Wednesday, May 22, 2013

"...Sam Beckett does. There's so much that we playwrights can learn from him. Do not write a word that is not necessary. No music. Listen to the sounds, the music your characters make, and put that down precisely, but not an extra note, not an extra word."

From

Which one writer or play had the most impact on my writing
Edward Albee

The Dramatist-November/December 2012

"I want to tell you about some of the things that Beckett has taught me. He taught me, more than anything else, and first: Do not ever imitate another playwright, especially if it's Sam Beckett you're planning to imitate. He is unique, he cannot be imitated; he cannot even be parodied, which is a true test of the extraordinary power of a writer. I don't understand why so many people think that Sam Beckett is an avant-garde playwright. I don't understand why so many people think that his work is obscure and difficult. Take Happy Days, for example. Completely naturalistic play. Act I, a woman buried up to her waist in a mound of earth. Well, we know that feeling, yes? Act 2, the woman is buried up to her neck-she is older-in a mound of earth. We know that feeling, too. That, by the way, is why it is a two-act play and not a three-act play.

Beckett was capable of mixing metaphor and reality without the metaphor ever getting in the way of the reality. He is the most naturalistic of playwrights. I'm convinced that if Waiting for Godot had first been performed on an outdoor patio, nobody would have been confused. And had Endgame been done in a recreation room, nobody would have said, "This is obscure, this is difficult, this is avant-garde." No writer that I know writes as purely, as clearly, as Sam Beckett does. There's so much that we playwrights can learn from him.
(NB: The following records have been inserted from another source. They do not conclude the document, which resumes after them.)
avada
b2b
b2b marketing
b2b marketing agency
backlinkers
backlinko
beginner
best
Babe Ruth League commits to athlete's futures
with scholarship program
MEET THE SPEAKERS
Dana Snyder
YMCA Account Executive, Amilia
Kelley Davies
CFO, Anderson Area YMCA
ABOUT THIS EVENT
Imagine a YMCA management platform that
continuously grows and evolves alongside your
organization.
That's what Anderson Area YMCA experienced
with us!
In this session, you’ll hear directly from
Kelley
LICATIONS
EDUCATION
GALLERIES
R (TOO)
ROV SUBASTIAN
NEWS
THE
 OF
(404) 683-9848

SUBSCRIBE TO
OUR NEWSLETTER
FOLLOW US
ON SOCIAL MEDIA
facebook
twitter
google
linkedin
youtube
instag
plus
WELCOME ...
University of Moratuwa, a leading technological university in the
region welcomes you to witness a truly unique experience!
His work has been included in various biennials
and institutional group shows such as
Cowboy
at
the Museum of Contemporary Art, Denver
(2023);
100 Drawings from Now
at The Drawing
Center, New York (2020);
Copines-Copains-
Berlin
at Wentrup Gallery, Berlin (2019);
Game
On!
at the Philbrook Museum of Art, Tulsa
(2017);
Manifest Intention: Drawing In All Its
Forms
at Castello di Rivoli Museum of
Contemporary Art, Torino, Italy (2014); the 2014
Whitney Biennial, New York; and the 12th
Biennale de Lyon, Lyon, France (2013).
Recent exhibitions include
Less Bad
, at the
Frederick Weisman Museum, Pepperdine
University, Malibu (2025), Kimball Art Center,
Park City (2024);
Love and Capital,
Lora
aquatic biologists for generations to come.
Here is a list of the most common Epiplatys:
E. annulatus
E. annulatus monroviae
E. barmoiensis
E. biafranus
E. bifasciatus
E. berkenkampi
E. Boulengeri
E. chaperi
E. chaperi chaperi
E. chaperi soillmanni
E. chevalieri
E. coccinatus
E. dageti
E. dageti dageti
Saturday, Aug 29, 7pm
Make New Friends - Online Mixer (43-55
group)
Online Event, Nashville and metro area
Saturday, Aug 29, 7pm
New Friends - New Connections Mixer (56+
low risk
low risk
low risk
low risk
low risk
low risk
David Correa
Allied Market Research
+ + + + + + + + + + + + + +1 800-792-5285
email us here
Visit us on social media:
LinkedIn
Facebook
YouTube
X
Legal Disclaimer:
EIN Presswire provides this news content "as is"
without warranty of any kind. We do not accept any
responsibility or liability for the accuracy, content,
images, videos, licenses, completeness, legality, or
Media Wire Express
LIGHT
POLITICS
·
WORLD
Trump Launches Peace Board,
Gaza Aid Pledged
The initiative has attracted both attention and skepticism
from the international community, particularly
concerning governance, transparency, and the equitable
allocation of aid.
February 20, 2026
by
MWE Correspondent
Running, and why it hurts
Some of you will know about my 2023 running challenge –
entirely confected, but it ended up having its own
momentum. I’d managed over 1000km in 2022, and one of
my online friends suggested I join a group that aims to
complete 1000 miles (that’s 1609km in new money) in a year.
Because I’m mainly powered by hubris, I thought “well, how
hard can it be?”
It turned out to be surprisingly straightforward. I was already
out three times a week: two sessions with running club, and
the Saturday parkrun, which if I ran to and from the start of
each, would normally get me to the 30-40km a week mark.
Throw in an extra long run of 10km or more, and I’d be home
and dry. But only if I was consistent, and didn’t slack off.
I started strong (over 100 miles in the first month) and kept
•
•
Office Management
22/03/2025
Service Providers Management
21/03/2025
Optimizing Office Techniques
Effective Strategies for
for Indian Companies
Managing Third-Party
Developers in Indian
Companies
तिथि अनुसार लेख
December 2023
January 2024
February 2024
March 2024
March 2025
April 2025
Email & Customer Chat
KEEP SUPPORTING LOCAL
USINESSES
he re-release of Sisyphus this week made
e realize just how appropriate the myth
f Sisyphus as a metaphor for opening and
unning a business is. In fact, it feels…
Do not write a word that is not necessary. No music. Listen to the sounds, the music your characters make, and put that down precisely, but not an extra note, not an extra word.

There are probably four or five essential playwrights in the twentieth century: Beckett, Pirandello, Brecht, Beckett. And perhaps there are four essential novelists in the twentieth century: Proust, Joyce, Kafka, Beckett. Because Beckett did something extraordinary that no other writer has ever done. Not only did he reinvent the play, not only did he reinvent the drama, but he also reinvented the novel. This simple, pure, clear, most naturalisic, and most valuable of playwrights."